---
license: mit
language:
- ar
base_model:
- CAMeL-Lab/bert-base-arabic-camelbert-msa-pos-msa
pipeline_tag: token-classification
---

# CAMeLBERT-MSA-POS-MSA-Lemma-Clustering
# Model Description

CAMeLBERT-MSA-POS-MSA-Lemma-Clustering is a Modern Standard Arabic (MSA) lemmatization model.
It is built by fine-tuning the [CAMeLBERT-MSA-POS-MSA](https://huggingface.co/CAMeL-Lab/bert-base-arabic-camelbert-msa-pos-msa) model on the [Penn Arabic Treebank (PATB)](https://dl.acm.org/doi/pdf/10.5555/1621804.1621808) training set.
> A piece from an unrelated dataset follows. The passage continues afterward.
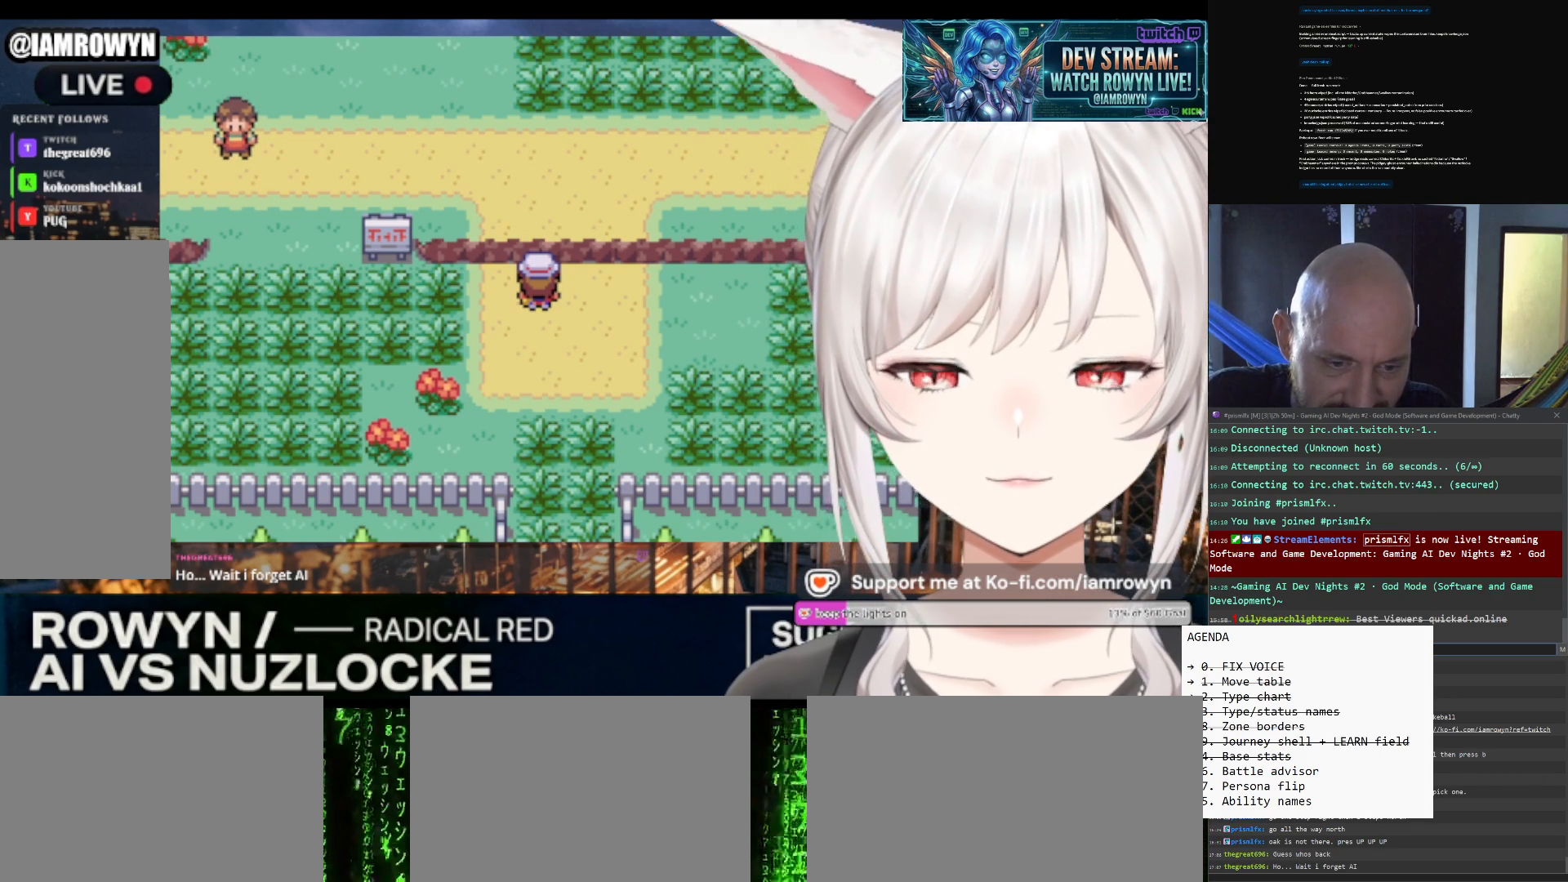
{"buttons": ["DPAD_UP"], "events": []}
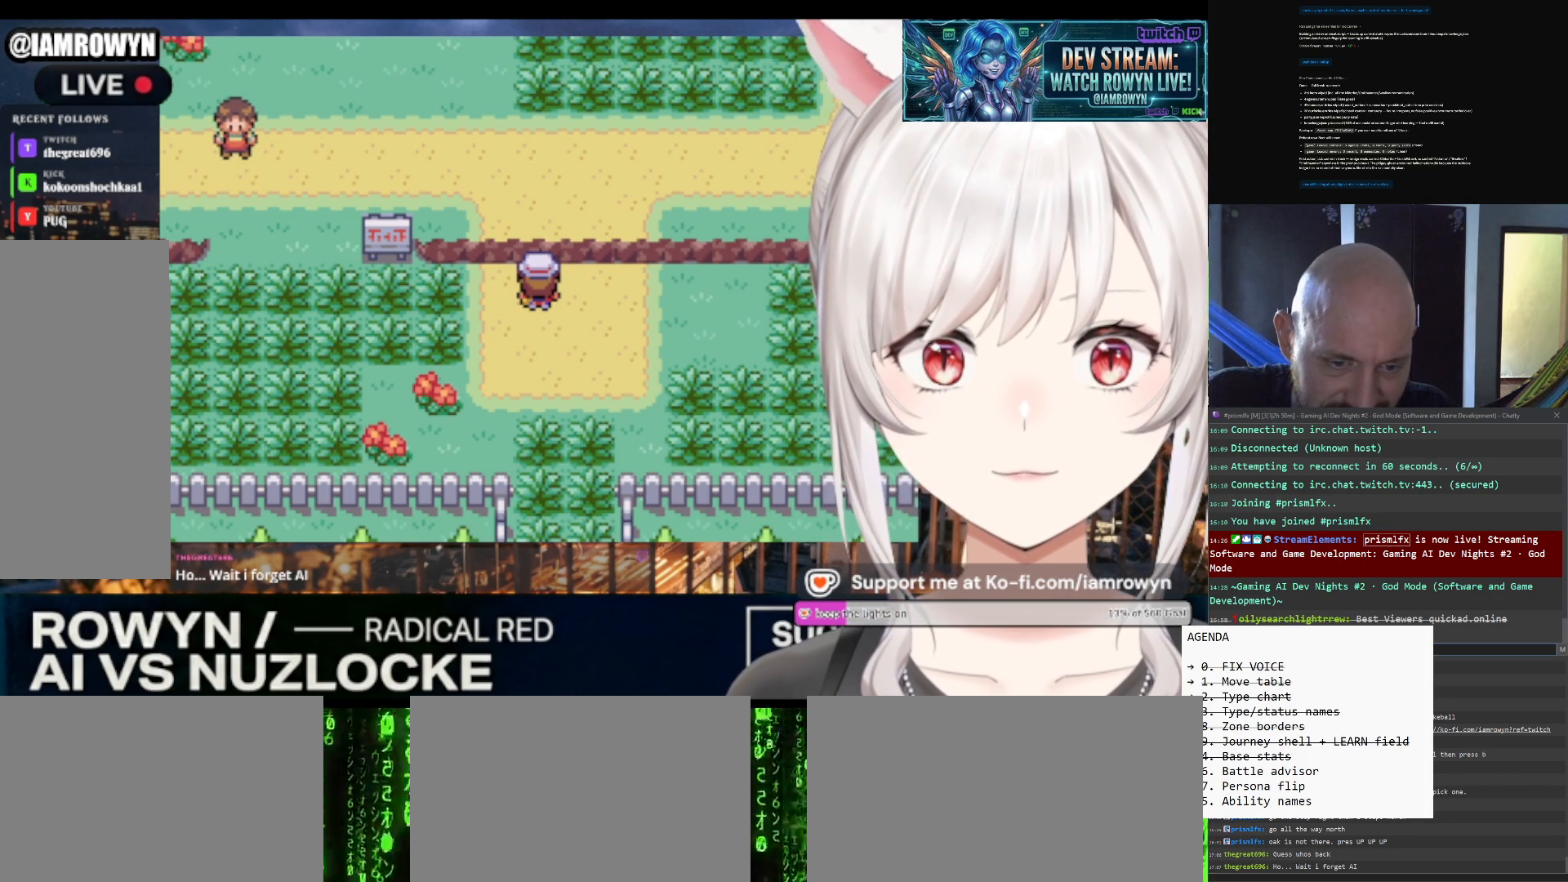
{"buttons": ["DPAD_UP"], "events": []}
This model approaches lemmatization as a classification task, where each lemma is represented as a unique class within a clustered lemma vocabulary.
The fine-tuning procedure, hyperparameters, and detailed methodology are presented in our paper [“Lemmatization as a Classification Task: Results from Arabic across Multiple Genres”](https://aclanthology.org/2025.emnlp-main.1525/)


# Intended uses
This model is integrated into the lemmatization workflow available in our [GitHub repository](https://github.com/CAMeL-Lab/lemmatization-as-classification).